Enclosed is another corrected version of patch #7 (I was too much in a hurry). You may continue reviewing that, but I'm gonna write another alternative solution tonight.
Comment #10
kbahey CreditAttribution: kbahey commentedRecording the HTTP status in statistics module is a good idea. I stopped using this module a long time ago because of scalability issues though.
My objection is mainly that we are continuing to treat the 403/404 as nodes.
We are going around the main problem, using nodes where nodes is not a good solution, than trying to find solutions for this.
Comment #11
PanchoLet's tackle this bug first, please, then we can still start a debate over the general idea! There would be a way to go before the non-node solution is as flexible as the the current solution, and I'm still not bought that this really is what we want.
How do you like the following alternative? IMHO it is the cleanest of the approaches we have seen.
Comment #12
Dave ReidWe don't need the 'description' key when adding a field:
Plus, you're adding an index in statistics_schema, but not providing an upgrade path to create the index. What need to we have to create an index on the status code field?
Comment #13
PanchoOh, now you're getting picky like me... ;)
But you're absolutely right about the 'description' and the missing index upgrade path!
However, I think an index is very appropriate to be able to filter out 403s and 404 in the 'Popular content' block (see #330542: Exempt custom 403 and 404 pages from popular content and mark them yellow or red in the 'Recent hits', 'Top referrers' and 'Top pages' report. The UI part would be a separate issue though.

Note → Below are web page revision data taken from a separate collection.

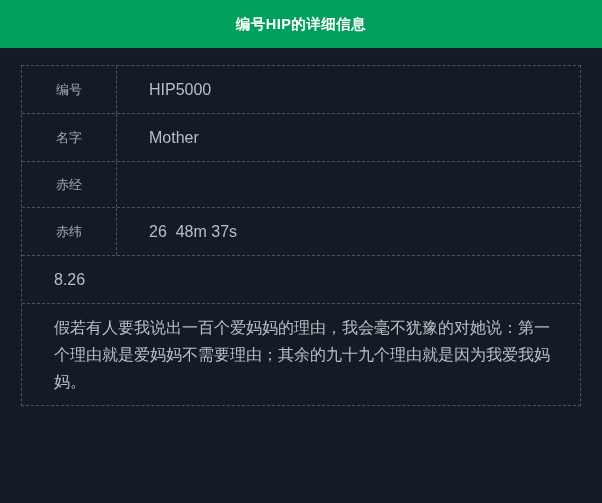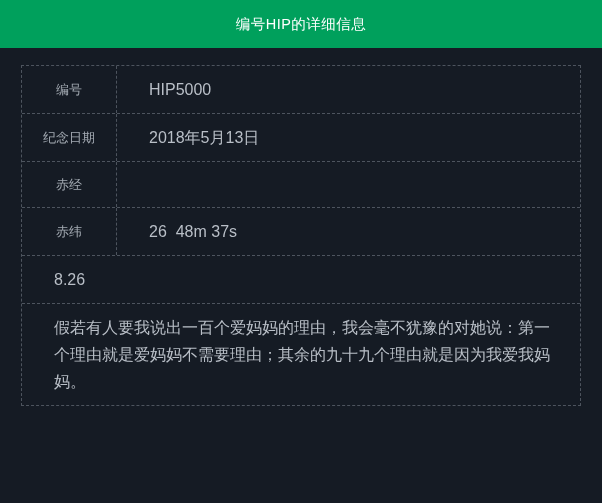--- a/index.html
+++ b/index.html
@@ -30,7 +30,7 @@
   .header-title {
     color: var(--title-color);
     font-size: 14.5px;
-    font-weight: normal;
+    font-weight: bold;
     letter-spacing: 0.5px;
   }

My remaining question with this is whether you guys think that drupal_initialize_variables() is the correct (or the best) place to initialize the $http_status global or if we should put it somewhere else...
Comment #14
Dries CreditAttribution: Dries commentedThis looks like a reasonable approach. Would be ideal if it came with some tests.
Comment #15
gpk CreditAttribution: gpk commentedNote that Drupal sometimes emits other response codes, e.g. 304...
Comment #16
Dave ReidI like the idea, but I think this may also be better implemented as a function instead of introducing a whole new global variable:
So in drupal_access_denied():
And in statistics_exit():
Agreed with Dries that this will def. need tests.
Comment #17
PanchoYeah, that makes sense, though for code readability I'd prefer to call it drupal_set_http_status($status_code) and add a separate wrapper function drupal_get_http_status().
Comment #18
Dave ReidComment #19
PanchoMoving to 8.x. Might then be backported to 7.x.
Comment #20
PanchoBumping this to major priority. Can't believe it's still not fixed.
Comment #21
Tor Arne Thune CreditAttribution: Tor Arne Thune commentedWhile this is an old bug that would be great to have fixed, it doesn't classify as a major in the sense of having significant repercussions. Have a look at Priority levels of issues for the issue priority guidelines.

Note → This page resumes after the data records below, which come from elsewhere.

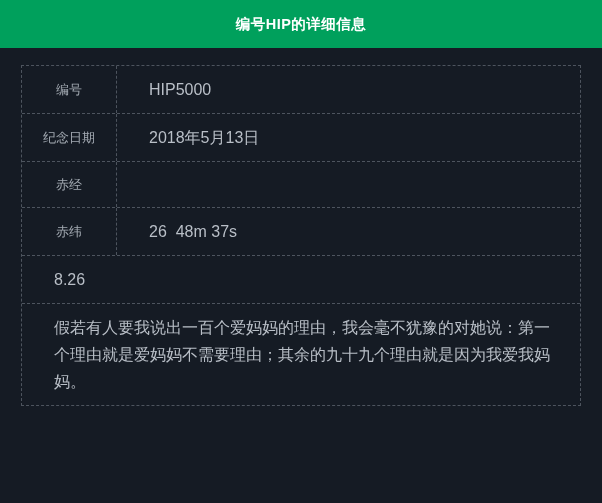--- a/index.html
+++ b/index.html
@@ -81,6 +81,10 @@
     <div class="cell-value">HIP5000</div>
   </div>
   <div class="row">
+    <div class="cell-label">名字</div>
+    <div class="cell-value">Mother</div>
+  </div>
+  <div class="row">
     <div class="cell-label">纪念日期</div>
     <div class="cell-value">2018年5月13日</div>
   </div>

But anyway, would it be possible to get this issue going again by trying out Dave Reid's suggestion in #16?
Comment #22
timmillwoodMy patch in #1209532: Count node views via AJAX in the statistics module moves the statistics node_counter too hook_node_view, therefore only real nodes will get counted, rather than 404 or 403 nodes.
Comment #23
iamEAP CreditAttribution: iamEAP commentedPatch referenced in #22 is in 8.x; I've confirmed this no longer affects Drupal 8.x. Note that tests in #1326698: Proper test coverage for Statistics logging explicitly check for this.
As such, moving back to 7.x
Comment #24
vanessakovalsky CreditAttribution: vanessakovalsky as a volunteer commentedThis patch need to be backport to D7
Comment #25
poker10 CreditAttribution: poker10 at ActivIT s.r.o. commentedIf nothing was committed to D8+ (according to the comment #23), then the correct status is Needs Work, because we cannot port non-existing commit to D7 (see: https://www.drupal.org/docs/develop/issues/fields-and-other-parts-of-an-...).
However looking at this issue, the proposed changes are not small (including a change in the current behavior), so unless we will make a big progress in next 2 months, I am not sure this will have a chance to be fixed until the D7 EOL.